Your instructions: In the entries below, find the lines with the word "club" and copy them.

Extracted records:
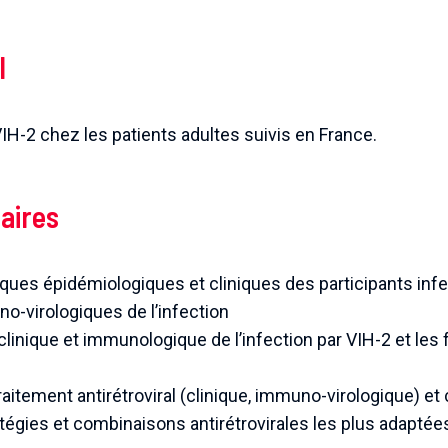
l
 VIH-2 chez les patients adultes suivis en France.
aires
iques épidémiologiques et cliniques des participants infe
o-virologiques de l’infection
 clinique et immunologique de l’infection par VIH-2 et le
raitement antirétroviral (clinique, immuno-virologique) et 
ratégies et combinaisons antirétrovirales les plus adaptée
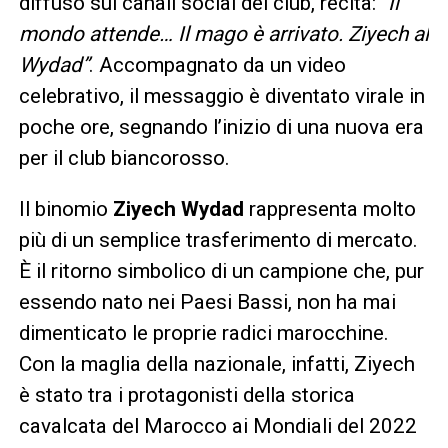
diffuso sui canali social del club, recita:
“Il
mondo attende… Il mago è arrivato. Ziyech al
Wydad”
. Accompagnato da un video
celebrativo, il messaggio è diventato virale in
poche ore, segnando l’inizio di una nuova era
per il club biancorosso.
Il binomio
Ziyech Wydad
rappresenta molto
più di un semplice trasferimento di mercato.
È il ritorno simbolico di un campione che, pur
essendo nato nei Paesi Bassi, non ha mai
dimenticato le proprie radici marocchine.
Con la maglia della nazionale, infatti, Ziyech
è stato tra i protagonisti della storica
cavalcata del Marocco ai Mondiali del 2022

Solution to this task:
diffuso sui canali social del club, recita:
per il club biancorosso.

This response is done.